# WHAT THE EXERCISE ASKS
From the records below, copy each line that has the word "String" in it.

(Beginning of DATA TO PROCESS)

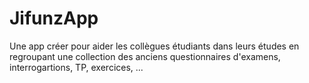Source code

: # JifunzApp

Une app créer pour aider les collègues étudiants dans leurs études en regroupant une collection des anciens questionnaires d'examens, interrogartions, TP, exercices, ...

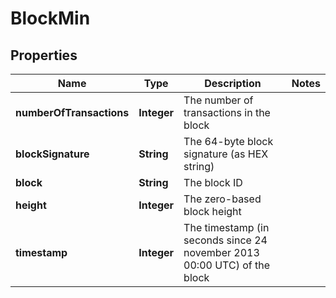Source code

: # BlockMin

## Properties
Name | Type | Description | Notes
------------ | ------------- | ------------- | -------------
**numberOfTransactions** | **Integer** | The number of transactions in the block | 
**blockSignature** | **String** | The 64-byte block signature (as HEX string) | 
**block** | **String** | The block ID | 
**height** | **Integer** | The zero-based block height | 
**timestamp** | **Integer** | The timestamp (in seconds since 24 november 2013 00:00 UTC) of the block |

(End of DATA TO PROCESS)

# OUTPUT FOR THIS EXERCISE
**blockSignature** | **String** | The 64-byte block signature (as HEX string) | 
**block** | **String** | The block ID | 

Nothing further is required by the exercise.